--- START DATA EXTRACT ---

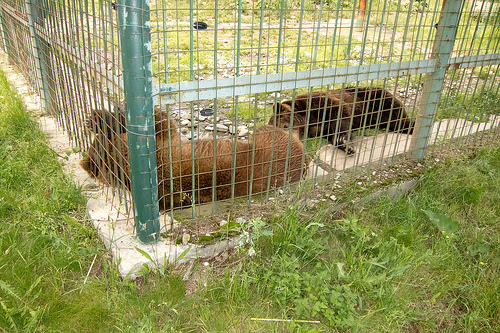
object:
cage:
[1, 0, 500, 280]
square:
[232, 148, 256, 169]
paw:
[342, 144, 358, 158]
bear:
[264, 84, 416, 156]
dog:
[78, 100, 313, 206]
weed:
[0, 0, 499, 333]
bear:
[78, 103, 312, 212]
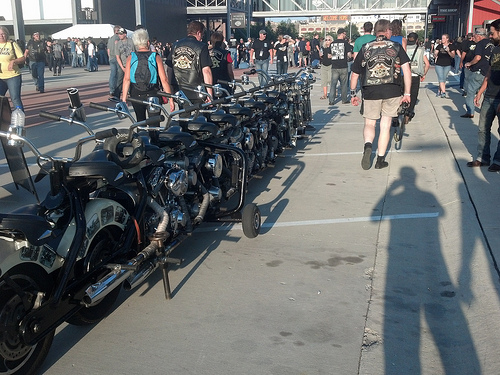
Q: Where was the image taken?
A: It was taken at the sidewalk.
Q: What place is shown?
A: It is a sidewalk.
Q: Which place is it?
A: It is a sidewalk.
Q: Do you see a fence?
A: No, there are no fences.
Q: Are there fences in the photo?
A: No, there are no fences.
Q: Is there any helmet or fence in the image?
A: No, there are no fences or helmets.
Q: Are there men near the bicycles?
A: Yes, there is a man near the bicycles.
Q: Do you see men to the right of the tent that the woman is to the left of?
A: Yes, there is a man to the right of the tent.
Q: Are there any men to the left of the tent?
A: No, the man is to the right of the tent.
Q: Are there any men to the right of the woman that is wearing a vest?
A: Yes, there is a man to the right of the woman.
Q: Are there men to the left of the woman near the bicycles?
A: No, the man is to the right of the woman.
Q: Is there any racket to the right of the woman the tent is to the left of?
A: No, there is a man to the right of the woman.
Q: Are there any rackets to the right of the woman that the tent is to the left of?
A: No, there is a man to the right of the woman.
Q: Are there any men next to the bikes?
A: Yes, there is a man next to the bikes.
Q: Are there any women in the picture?
A: Yes, there is a woman.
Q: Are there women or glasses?
A: Yes, there is a woman.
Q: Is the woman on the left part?
A: Yes, the woman is on the left of the image.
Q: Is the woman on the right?
A: No, the woman is on the left of the image.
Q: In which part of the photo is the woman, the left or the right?
A: The woman is on the left of the image.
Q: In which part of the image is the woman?
A: The woman is on the left of the image.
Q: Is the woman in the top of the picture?
A: Yes, the woman is in the top of the image.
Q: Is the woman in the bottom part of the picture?
A: No, the woman is in the top of the image.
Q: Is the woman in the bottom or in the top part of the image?
A: The woman is in the top of the image.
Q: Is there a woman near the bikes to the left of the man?
A: Yes, there is a woman near the bikes.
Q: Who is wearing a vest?
A: The woman is wearing a vest.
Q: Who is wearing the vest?
A: The woman is wearing a vest.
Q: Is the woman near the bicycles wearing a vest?
A: Yes, the woman is wearing a vest.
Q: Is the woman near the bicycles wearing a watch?
A: No, the woman is wearing a vest.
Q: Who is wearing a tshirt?
A: The woman is wearing a tshirt.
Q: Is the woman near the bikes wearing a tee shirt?
A: Yes, the woman is wearing a tee shirt.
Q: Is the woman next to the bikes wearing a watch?
A: No, the woman is wearing a tee shirt.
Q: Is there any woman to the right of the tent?
A: Yes, there is a woman to the right of the tent.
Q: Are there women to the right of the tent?
A: Yes, there is a woman to the right of the tent.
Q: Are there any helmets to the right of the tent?
A: No, there is a woman to the right of the tent.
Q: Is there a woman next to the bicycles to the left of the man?
A: Yes, there is a woman next to the bicycles.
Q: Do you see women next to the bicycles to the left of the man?
A: Yes, there is a woman next to the bicycles.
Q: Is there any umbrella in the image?
A: No, there are no umbrellas.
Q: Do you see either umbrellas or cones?
A: No, there are no umbrellas or cones.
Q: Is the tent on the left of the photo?
A: Yes, the tent is on the left of the image.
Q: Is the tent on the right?
A: No, the tent is on the left of the image.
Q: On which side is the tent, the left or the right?
A: The tent is on the left of the image.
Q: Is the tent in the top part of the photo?
A: Yes, the tent is in the top of the image.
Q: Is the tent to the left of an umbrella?
A: No, the tent is to the left of a man.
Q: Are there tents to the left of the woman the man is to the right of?
A: Yes, there is a tent to the left of the woman.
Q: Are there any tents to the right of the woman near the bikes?
A: No, the tent is to the left of the woman.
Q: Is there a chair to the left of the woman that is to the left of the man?
A: No, there is a tent to the left of the woman.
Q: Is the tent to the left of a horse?
A: No, the tent is to the left of a woman.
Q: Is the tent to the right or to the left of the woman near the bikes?
A: The tent is to the left of the woman.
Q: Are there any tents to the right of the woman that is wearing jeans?
A: Yes, there is a tent to the right of the woman.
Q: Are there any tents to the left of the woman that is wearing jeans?
A: No, the tent is to the right of the woman.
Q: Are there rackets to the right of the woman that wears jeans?
A: No, there is a tent to the right of the woman.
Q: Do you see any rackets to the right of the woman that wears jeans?
A: No, there is a tent to the right of the woman.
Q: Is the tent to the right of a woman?
A: Yes, the tent is to the right of a woman.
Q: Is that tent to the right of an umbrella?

--- END DATA EXTRACT ---

— WRITTEN REQUEST —
Please reproduce all the rows above, swapping "jeans" for "trousers" everywhere and leaving everything else unchanged; omit the pictures from your answer.

— SOLUTION FOR THIS TASK —
object:
cage:
[1, 0, 500, 280]
square:
[232, 148, 256, 169]
paw:
[342, 144, 358, 158]
bear:
[264, 84, 416, 156]
dog:
[78, 100, 313, 206]
weed:
[0, 0, 499, 333]
bear:
[78, 103, 312, 212]
Q: Where was the image taken?
A: It was taken at the sidewalk.
Q: What place is shown?
A: It is a sidewalk.
Q: Which place is it?
A: It is a sidewalk.
Q: Do you see a fence?
A: No, there are no fences.
Q: Are there fences in the photo?
A: No, there are no fences.
Q: Is there any helmet or fence in the image?
A: No, there are no fences or helmets.
Q: Are there men near the bicycles?
A: Yes, there is a man near the bicycles.
Q: Do you see men to the right of the tent that the woman is to the left of?
A: Yes, there is a man to the right of the tent.
Q: Are there any men to the left of the tent?
A: No, the man is to the right of the tent.
Q: Are there any men to the right of the woman that is wearing a vest?
A: Yes, there is a man to the right of the woman.
Q: Are there men to the left of the woman near the bicycles?
A: No, the man is to the right of the woman.
Q: Is there any racket to the right of the woman the tent is to the left of?
A: No, there is a man to the right of the woman.
Q: Are there any rackets to the right of the woman that the tent is to the left of?
A: No, there is a man to the right of the woman.
Q: Are there any men next to the bikes?
A: Yes, there is a man next to the bikes.
Q: Are there any women in the picture?
A: Yes, there is a woman.
Q: Are there women or glasses?
A: Yes, there is a woman.
Q: Is the woman on the left part?
A: Yes, the woman is on the left of the image.
Q: Is the woman on the right?
A: No, the woman is on the left of the image.
Q: In which part of the photo is the woman, the left or the right?
A: The woman is on the left of the image.
Q: In which part of the image is the woman?
A: The woman is on the left of the image.
Q: Is the woman in the top of the picture?
A: Yes, the woman is in the top of the image.
Q: Is the woman in the bottom part of the picture?
A: No, the woman is in the top of the image.
Q: Is the woman in the bottom or in the top part of the image?
A: The woman is in the top of the image.
Q: Is there a woman near the bikes to the left of the man?
A: Yes, there is a woman near the bikes.
Q: Who is wearing a vest?
A: The woman is wearing a vest.
Q: Who is wearing the vest?
A: The woman is wearing a vest.
Q: Is the woman near the bicycles wearing a vest?
A: Yes, the woman is wearing a vest.
Q: Is the woman near the bicycles wearing a watch?
A: No, the woman is wearing a vest.
Q: Who is wearing a tshirt?
A: The woman is wearing a tshirt.
Q: Is the woman near the bikes wearing a tee shirt?
A: Yes, the woman is wearing a tee shirt.
Q: Is the woman next to the bikes wearing a watch?
A: No, the woman is wearing a tee shirt.
Q: Is there any woman to the right of the tent?
A: Yes, there is a woman to the right of the tent.
Q: Are there women to the right of the tent?
A: Yes, there is a woman to the right of the tent.
Q: Are there any helmets to the right of the tent?
A: No, there is a woman to the right of the tent.
Q: Is there a woman next to the bicycles to the left of the man?
A: Yes, there is a woman next to the bicycles.
Q: Do you see women next to the bicycles to the left of the man?
A: Yes, there is a woman next to the bicycles.
Q: Is there any umbrella in the image?
A: No, there are no umbrellas.
Q: Do you see either umbrellas or cones?
A: No, there are no umbrellas or cones.
Q: Is the tent on the left of the photo?
A: Yes, the tent is on the left of the image.
Q: Is the tent on the right?
A: No, the tent is on the left of the image.
Q: On which side is the tent, the left or the right?
A: The tent is on the left of the image.
Q: Is the tent in the top part of the photo?
A: Yes, the tent is in the top of the image.
Q: Is the tent to the left of an umbrella?
A: No, the tent is to the left of a man.
Q: Are there tents to the left of the woman the man is to the right of?
A: Yes, there is a tent to the left of the woman.
Q: Are there any tents to the right of the woman near the bikes?
A: No, the tent is to the left of the woman.
Q: Is there a chair to the left of the woman that is to the left of the man?
A: No, there is a tent to the left of the woman.
Q: Is the tent to the left of a horse?
A: No, the tent is to the left of a woman.
Q: Is the tent to the right or to the left of the woman near the bikes?
A: The tent is to the left of the woman.
Q: Are there any tents to the right of the woman that is wearing trousers?
A: Yes, there is a tent to the right of the woman.
Q: Are there any tents to the left of the woman that is wearing trousers?
A: No, the tent is to the right of the woman.
Q: Are there rackets to the right of the woman that wears trousers?
A: No, there is a tent to the right of the woman.
Q: Do you see any rackets to the right of the woman that wears trousers?
A: No, there is a tent to the right of the woman.
Q: Is the tent to the right of a woman?
A: Yes, the tent is to the right of a woman.
Q: Is that tent to the right of an umbrella?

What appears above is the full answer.